**Task requirements**
Copy the text of every item line for line without changing anything, and leave the pictures out.

**Information shown**
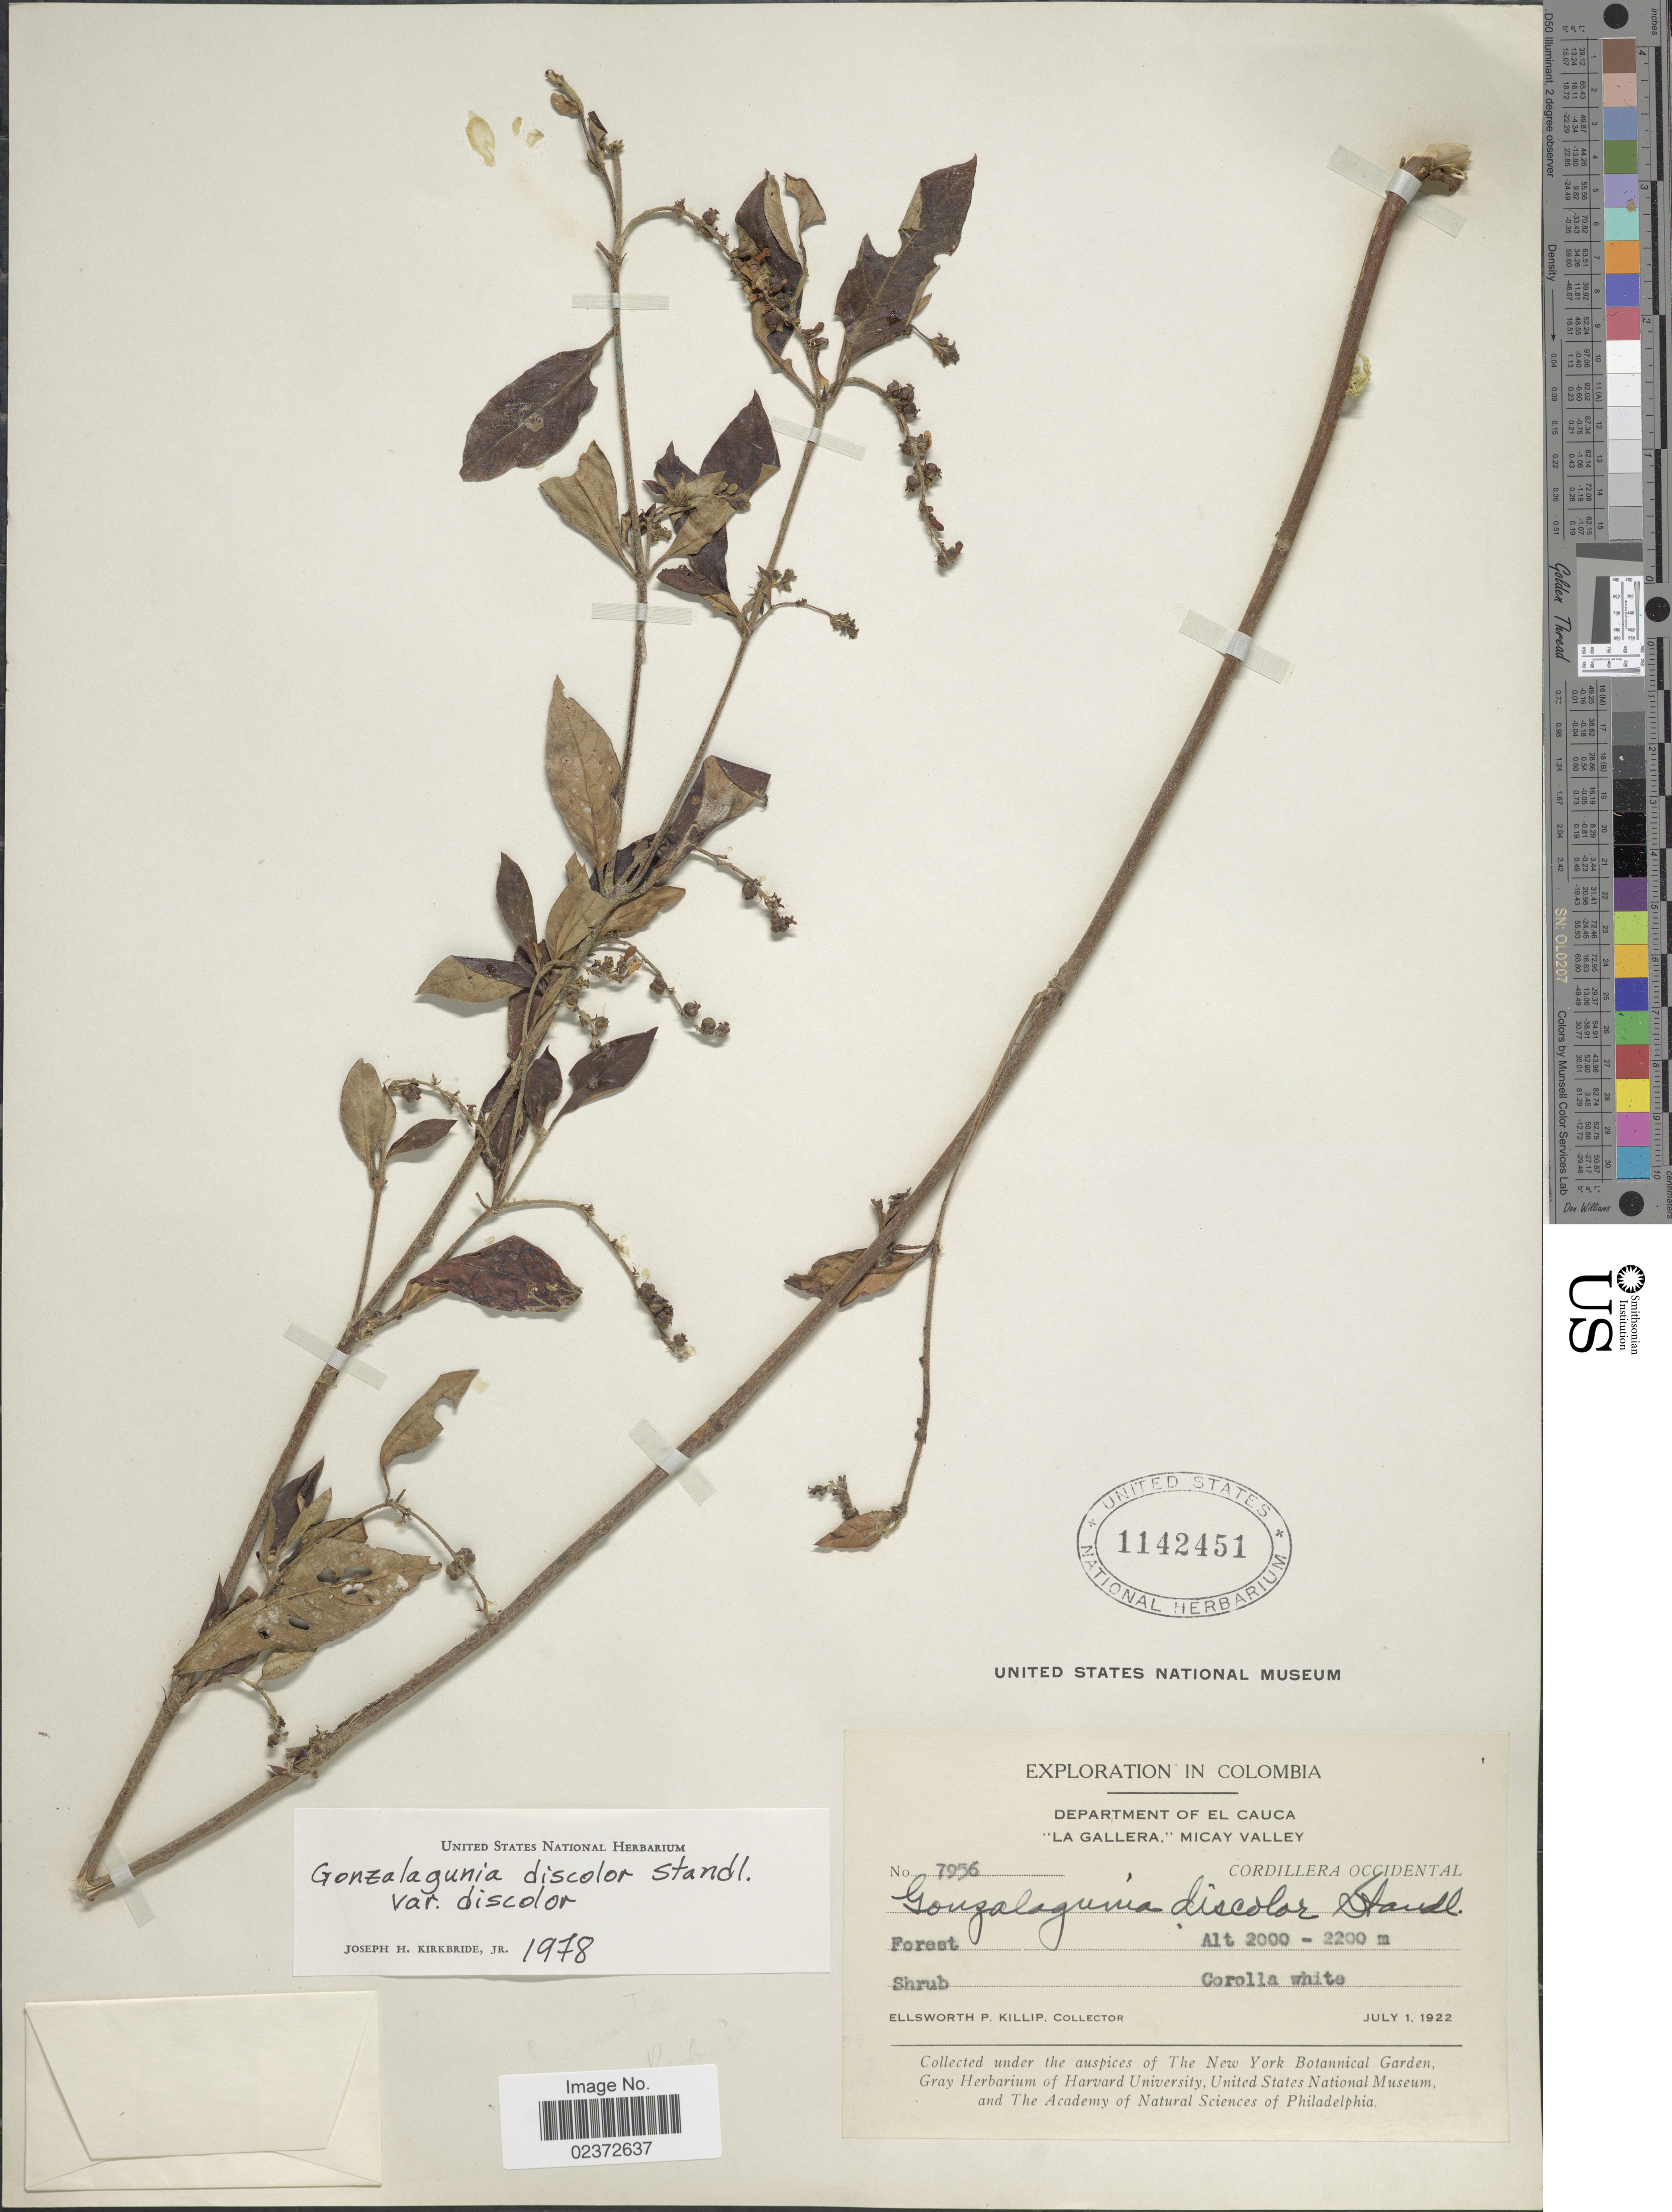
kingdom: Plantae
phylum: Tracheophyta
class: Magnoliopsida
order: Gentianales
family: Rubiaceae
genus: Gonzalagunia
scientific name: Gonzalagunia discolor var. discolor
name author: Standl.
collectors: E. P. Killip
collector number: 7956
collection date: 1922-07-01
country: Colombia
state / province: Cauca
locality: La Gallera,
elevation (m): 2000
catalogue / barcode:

**The result**
kingdom: Plantae
phylum: Tracheophyta
class: Magnoliopsida
order: Gentianales
family: Rubiaceae
genus: Gonzalagunia
scientific name: Gonzalagunia discolor var. discolor
name author: Standl.
collectors: E. P. Killip
collector number: 7956
collection date: 1922-07-01
country: Colombia
state / province: Cauca
locality: La Gallera,
elevation (m): 2000
catalogue / barcode:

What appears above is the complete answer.